MARK WOODWARD
Donna Bevacqua-Young comes to the court with lots of experience in DWI law.
Santa Fe Magistrate Judge Donna Bevacqua-Young is bracing for it. She knows that before too much more time passes, she’ll have to do it. She’s already studied up on the civil code. At some point, the case before her will be about barking dogs.
But until then, Bevacqua- Young will keep juggling all her other duties as the newest judge on the Santa Fe County Magistrate Court. At 45, she's the youngest of the four judges on the local bench, a rare Democrat appointed to the post by Republican Gov. Susana Martinez and sworn in on a snowy day in December.
Her doorplates recently arrived, and she’s still waiting for delivery of her judge’s robe. For now, the one she wears practically drags the ground; its puffy sleeves swallow her arms. It belonged to Judge Richard “Buzzy” Padilla, whose retirement created the vacancy that she filled.
Her first day on the job, she had to issue a court evacuation order after a defendant disclosed that she was infected with the highly contagious skin ailment scabies. Bevacqua- Young made the call to close court for the day as a precaution.
"Being a prosecutor you have to think quick on your feet, and since I come from a big Italian family, I am kind of trained to be like a multitasker. There are always 100 things going on at once," she says. "I'm enjoying it. There is never a dull moment in court."
Not all the judges to serve as magistrates in Santa Fe County have been attorneys (state law requires this for district judges) but she comes to the post with a substantial background in law.
The court hears alleged violations of state laws at the misdemeanor level, including lots of drunken-driving infractions, an area th at Bevacqua-Young has a specialty in. Locals might remember her name from a number of high-profile cases
that she prosecuted while an assistant district attorney, and as a special prosecutor for the attorney general. Among them was Alfred Lovato, the passenger in a car that struck and killed a pedestrian on Guadalupe Street in 2008.
The 2012 case was the first time a New Mexico prosecutor tested what's known as the "party to a crime accessory liability theory" in a drunk-driving case, basically arguing that Lovato conspired to get drunk with the car's driver, Carlos Fierro, allowed him to get behind the wheel in that condition and didn't call police after the fatal hit-andrun crash.

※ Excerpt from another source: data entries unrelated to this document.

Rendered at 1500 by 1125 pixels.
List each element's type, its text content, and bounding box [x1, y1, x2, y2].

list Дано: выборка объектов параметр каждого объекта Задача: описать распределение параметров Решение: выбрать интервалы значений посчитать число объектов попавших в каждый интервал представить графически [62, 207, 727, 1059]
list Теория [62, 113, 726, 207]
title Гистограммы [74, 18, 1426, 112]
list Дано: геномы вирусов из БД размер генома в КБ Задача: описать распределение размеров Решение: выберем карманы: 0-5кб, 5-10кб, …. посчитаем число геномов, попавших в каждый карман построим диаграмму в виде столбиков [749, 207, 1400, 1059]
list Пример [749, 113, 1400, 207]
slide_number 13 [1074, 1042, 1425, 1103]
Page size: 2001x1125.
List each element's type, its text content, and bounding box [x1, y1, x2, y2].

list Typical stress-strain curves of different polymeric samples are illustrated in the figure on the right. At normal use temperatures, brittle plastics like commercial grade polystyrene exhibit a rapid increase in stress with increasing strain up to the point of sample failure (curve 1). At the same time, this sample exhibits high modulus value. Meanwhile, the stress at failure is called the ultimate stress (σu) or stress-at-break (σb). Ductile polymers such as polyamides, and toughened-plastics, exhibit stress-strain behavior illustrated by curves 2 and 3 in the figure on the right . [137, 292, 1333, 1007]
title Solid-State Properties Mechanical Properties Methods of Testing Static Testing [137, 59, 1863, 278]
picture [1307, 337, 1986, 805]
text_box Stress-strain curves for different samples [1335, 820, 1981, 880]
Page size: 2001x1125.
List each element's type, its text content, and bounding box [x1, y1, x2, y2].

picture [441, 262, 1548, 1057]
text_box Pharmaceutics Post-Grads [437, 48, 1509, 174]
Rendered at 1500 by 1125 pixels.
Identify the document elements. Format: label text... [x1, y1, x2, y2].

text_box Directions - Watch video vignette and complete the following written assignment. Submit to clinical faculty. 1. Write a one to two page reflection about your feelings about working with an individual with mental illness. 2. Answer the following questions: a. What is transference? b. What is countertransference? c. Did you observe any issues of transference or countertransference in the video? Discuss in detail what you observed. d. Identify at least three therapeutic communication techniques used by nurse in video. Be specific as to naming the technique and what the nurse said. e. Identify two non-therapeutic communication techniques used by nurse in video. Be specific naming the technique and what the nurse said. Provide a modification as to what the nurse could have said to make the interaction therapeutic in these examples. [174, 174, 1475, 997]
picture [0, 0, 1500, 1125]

Even though Lovato was acquitted of the charges, Bevacqua-Young says the case was important.
"My personal opinion as well as my professional opinion is that if we are going to reduce DWI in New Mexico, we all have to be responsible to the community," she says. "So if any of us are driving with one of our friends and our friend is completely blasted gone drunk driving, you have a responsibility…I think it sent that message."
"It's all about mutual respect in this courtroom. So I'll be respectful to you and you be respectful to me."
While she makes no promises of leniency, the judge has some advice for defendants who land in front of her: Civility will take you far.
"There are people who come in and they are angry and they have attitude," she says. "I have to tell them 'It's all about mutual respect in this courtroom. So I'll be respectful to you and you be respectful to me. That is the way it works and if you can't do that, then I am going to have you either step outside and take a moment or I'm going to have you come back on another day.' It's all about decorum in the courtroom. I have had to say that to a few people already."
Making it to a judgeship at this stage of life was bittersweet for Bevacqua-Young. Her husband John had been a big proponent of her getting to that rung on the career ladder, but he wasn't there to see it happen because he died of brain cancer about five years ago. She says she's still adjusting to the realization that her "Plan A" didn't work out.
"The way I think, like, most people have a plan for their life, and I think you never follow the plan exactly," she says. "My husband and I, our plan was for me to be a great attorney and to be a judge and for us to have like four or five kids running around Santa Fe, and that didn't happen."
The next part of Plan B is to have voters retain her on the ballot in the June primary and November general elections. She's now collecting signatures to submit in preparation for the June primary. About 400 are due by March. Although she's heard she might face opposition, no other contenders have made such an announcement yet.